» **Work task**: Each line below must be set down exactly; omit any image you find.

» **Material for this task**:
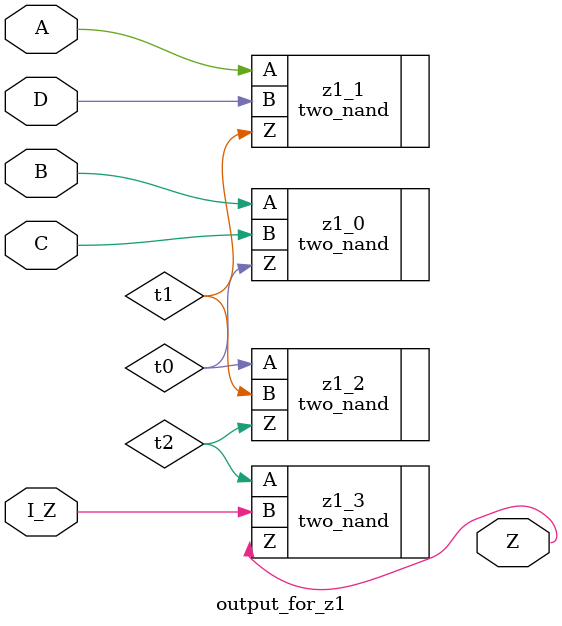
<source format=v>
`timescale 1ns / 1ps

module output_for_z1(
    input A,
    input B,
    input C,
    input D,
    input I_Z,
    output Z
    );
//reg Z;
wire t0,t1,t2;

//assign A=1'b1,B=1'b1,C=1'b0,D=1'b0,I_Z=1'b0;

two_nand z1_0(.A(B),.B(C),.Z(t0));
two_nand z1_1(.A(A),.B(D),.Z(t1));
two_nand z1_2(.A(t0),.B(t1),.Z(t2));
two_nand z1_3(.A(t2),.B(I_Z),.Z(Z));

endmodule

</source>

» **Exercise solution**:
<source format=v>
`timescale 1ns / 1ps

module output_for_z1(
    input A,
    input B,
    input C,
    input D,
    input I_Z,
    output Z
    );
//reg Z;
wire t0,t1,t2;

//assign A=1'b1,B=1'b1,C=1'b0,D=1'b0,I_Z=1'b0;

two_nand z1_0(.A(B),.B(C),.Z(t0));
two_nand z1_1(.A(A),.B(D),.Z(t1));
two_nand z1_2(.A(t0),.B(t1),.Z(t2));
two_nand z1_3(.A(t2),.B(I_Z),.Z(Z));

endmodule

</source>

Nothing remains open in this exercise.